Le grand public a découvert Umberto Eco avec le Nom de la Rose, sorti en 1980, et résolument original car racontant les aventures d'un moine franciscain et de son disciple, entraîné au milieu d'une série de meurtres dans une abbaye bénédictine, en pleine période de l'Inquisition. En somme un mélange entre roman policier et roman historique pur jus et donc peu accessible (avec sa dose de passages en latins). Aussi j'en viens à me demander combien des millions de personnes qui l'ont acheté l'ont réellement terminé.
Avec Le Pendule de Foucault Eco va encore plus loin, et se met à dos une très grosse majorité de lecteurs.
Il faut dire ce livre est complexe, très érudit, long, profond et regorge de références historiques culturelles, religieuses, politiques et j'en passe tant la liste est longue. Beaucoup n'y voient qu'une manière pour le philosophe italien d'étaler toute sa suffisance, tant il est vrai qu'il n'est guère adepte de la modestie...
Casaubon est un jeune étudiant en histoire, passionné par l'histoire des Templiers, leur dédiant d'ailleurs une thèse. Un jour, par jeu, il se met à inventer, avec deux de ses amis, un gigantesque complot, ourdi par les siècles, et ne traitant rien de moins que de la domination mondiale : c'est le Plan.
Et c'est là la force du roman, puisque ce complot, depuis les Templiers (la base du récit, le livre est d'ailleurs très bien documenté sur ce sujet, décrivant leurs mœurs, leur procès et leur éventuelle survivance jusque dans les moindres détails) jusqu'à l'époque moderne, englobe l'histoire du monde et de l'ésotérisme (de nombreuses sociétés secrètes, comme les rosicruciens ou les francs-maçons), et se l'approprie à sa façon. Nos trois amis en viennent à y croire également, et peu à peu sombreront dans la folie devant de curieuses découvertes qui peuvent changer la face du monde...
Le lecteur en viendrait presque à croire à l'existence de ce complot tant il est crédible et documenté ! Je le répète : les faits abondent, chaque page pullule de références dont on se demande si elles sont véridiques ou totalement inventées ! Mais Eco ne fait que là critiquer la réflexion des conspirationnistes, et démontre qu'il est bien facile de détourner l'Histoire, de la tordre et la remodeler pour la faire aller dans un sens bien précis... Chose que Dan Brown n'a pas réussi à faire avec son Da Vinci Code boiteux mais certes plus accessible et plus sensationnel...
L'autre qualité du roman, ce sont ses personnages, tous très attachants, par leur érudition et la passion pour l'histoire qui animent leur vie, mais aussi par leur simplicité.

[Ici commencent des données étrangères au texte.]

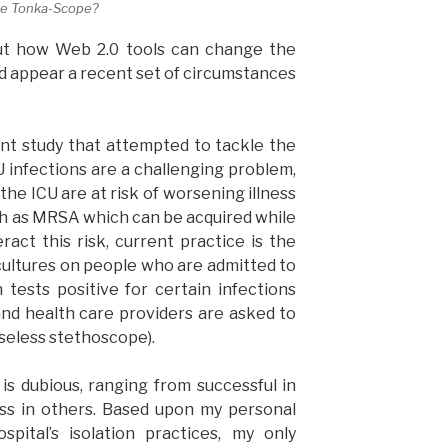
the Tonka-Scope?
t how Web 2.0 tools can change the
d appear a recent set of circumstances
ent study that attempted to tackle the
U infections are a challenging problem,
he ICU are at risk of worsening illness
ch as MRSA which can be acquired while
ract this risk, current practice is the
cultures on people who are admitted to
 tests positive for certain infections
(and health care providers are asked to
useless stethoscope).
is dubious, ranging from successful in
ess in others. Based upon my personal
pital’s isolation practices, my only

On suis les problèmes de cœur de Casaubon, ou encore les souvenirs de Jacopo Belbo, qui donne à l'auteur l'occasion de se pencher sur le fascisme, période qu'il a bien connu étant enfant.

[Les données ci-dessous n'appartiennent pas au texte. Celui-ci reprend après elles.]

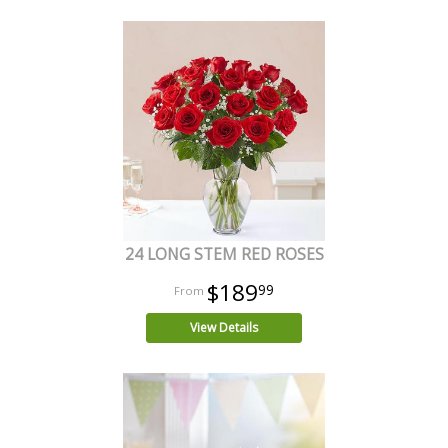
24 LONG STEM RED ROSES
$189
99
View Details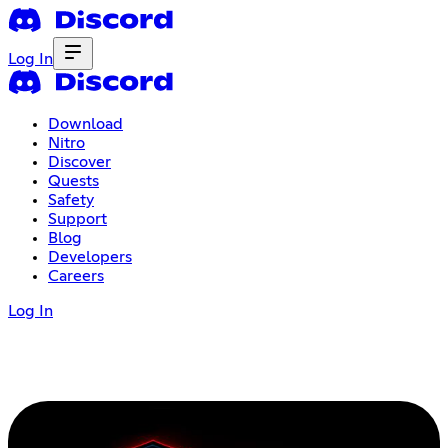
Log In
Download
Nitro
Discover
Quests
Safety
Support
Blog
Developers
Careers
Log In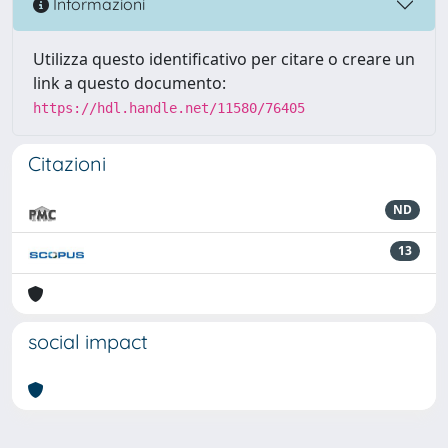
Informazioni
Utilizza questo identificativo per citare o creare un
link a questo documento:
https://hdl.handle.net/11580/76405
Citazioni
ND
13
social impact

J'émettrais cependant quelques réserves sur le milieu du roman, et le voyage de Casaubon en Amérique du Sud, un peu lourdaud, et qui s'éternise inutilement.
Mais définitivement Le Pendule de Foucault est pour moi un grand livre, difficile (les cent premières pages sont encombrées de très longues descriptions), obsédant (quelle fin !) qui peut laisser indifférent, mais qui est véritablement passionnant pour qui aime être curieux. J'ai plus appris avec ce livre qu'avec tous ceux de Bernard Werber réunis.